ERBIL, Iraqi Kurdistan — Barring a few exceptions, the outlook for LGBT individuals in the Middle East can be bleak, or even outright deadly.
The Kurds stand apart from their fellow Muslim-majority neighbors because of their progress on women’s equality — boasting the only all-female units taking on ISIS — but are there signs that the Kurdish areas could someday be a relative sanctuary for LGBT people?
This Pride Month, the LGBT flag flutters once again at the U.S. consulate in Erbil, Iraqi Kurdistan. The State Department allows embassies to recognize Pride “as appropriate to their local context” — perhaps why it was raised over the Iraqi Kurdish capital city, but not in Baghdad, Iraq’s capital. The resulting condemnation from a member of Iraq’s parliament about wishing he could attack the Erbil consulate stands in stark contrast to the measured silence of Kurdish authorities.
The restraint shown by Iraqi Kurds on the taboo subject began to change last year when Ayaz Shalal, a gender rights activist, became the first — and lone — voice in Iraqi Kurdistan advocating for LGBT equality.
Ayaz embarked on nationwide public engagement campaigns and public art projects, introducing Kurds and Iraqis to the issue in a personal way. In just one recent meeting, Ayaz hosted a town hall-style forum with 129 Muslim and Christian faith leaders.
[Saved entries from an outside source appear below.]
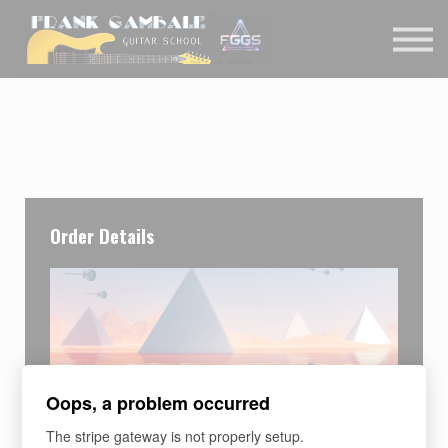
COURSES
CONTACT
MEMBER LOGIN
Order Details
Oops, a problem occurred
The stripe gateway is not properly setup.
“Obviously not everyone is open to what I have to say, especially at first. When I speak to the community, it is the first open conversation they’ve had on LGBT issues, and some do walk away questioning the antiquated popular opinions,” said Shalal, 25.
His organization, Rasan, provides counseling support to struggling sexual minorities, and aims to soon provide safe spaces and greater asylum support to victims who currently have nowhere to turn.
Even while he holds visas to Europe and the United States — visas that remain elusive for typical Iraqis — Ayaz opts to stay: “These projects deliver hope to those who’ve never had it. If I leave, it’s back to square one, back to the shadows. We can’t let that happen, we can’t give up,” he says.
Meanwhile, the leading Kurdish party in Turkey campaigns on a message of equal rights for the LGBT community. Impressive by Western standards, the Peoples’ Democratic Party maintains a 10 percent LGBT quota and a 50 percent quota for women for its parliamentary candidate list. In 2015, the party fielded the first-ever openly gay candidate for Turkish parliament.
According to Shalal, there is a silent trend of LGBT individuals seeking refuge in Iraqi Kurdistan from openly hostile areas in Iraq, Iran, and the Islamic State.
To the south, in Baghdad, killing squads have been known to pursue gays, who are lured through dating apps and face abduction, rape, and execution if caught. In 2009, human rights activists estimated that 680 were murdered over a five year period, at a rate of about a dozen per month. Hideous torture methods used by vigilante Iranian-backed Shia militants include sealing the victim’s anus with super glue, and then inducing diarrhea — causing a horrific, painful death.
In ISIS-held areas, dozens of homosexuals have been brutally tossed from high-rise rooftops.
In Iran, as many as 6,000 gay men and women have been executed since the 1979 Islamic revolution. The more progressive elements of Iranian Kurdish society are powerless as the infamously heavy-handed regime permeates every area of society and the home.
Over recent years, the Kurdistan Regional Government — the autonomous authority in Iraq’s northernmost provinces — appears to have quietly shifted from ignoring police who punish gays, to taking a more hands-off approach.
“The domestic security try not to interfere in people’s personal lives, and diverting precious resources from fighting terror would endanger public safety. The main challenge is changing the conservative attitudes,” said Shalal.
Progress is often uneven and complicated in the region –– a constant balancing act between various religious and cultural factors.
Even among some relatively secular families, the tribal underpinnings of Kurdish culture, which are more pronounced in rural areas, can strongly limit social behavior. Tribes still have their own conservative honor code, even if religion is not the only driving force behind the lack of tolerance.
Over the long term, things seem to be looking up. In 2002, Iraqi Kurdistan repealed Saddam Hussein-era laws which had severely limited the ability of authorities to prosecute those conducting honor violence. By 2007, Iraqi Kurdish Prime Minister Nechirvan Barzani launched special commissions to combat and track honor violence against women, with special-purpose law enforcement and a ban on village elders from deciding legal cases outside of the court system.
It’s reassuring that for visitors, tribal honor rules do not extend to Western outsiders. One gay expat, residing in Duhok, observed that, “Living here for four years, I’ve had no issues in quietly going about my life, and I have a few LGBT expat friends in different cities here who feel the same way.”
Pride Month marks another year of progress for human rights, and in many areas of the world, such as Kurdistan, the conversation is only beginning. This month is also an opportunity to reflect on this continuing struggle and the encouraging reminder that change can start with just one person.
The author is a Middle East analyst specializing in Kurdish affairs, and resides part time in Iraqi Kurdistan.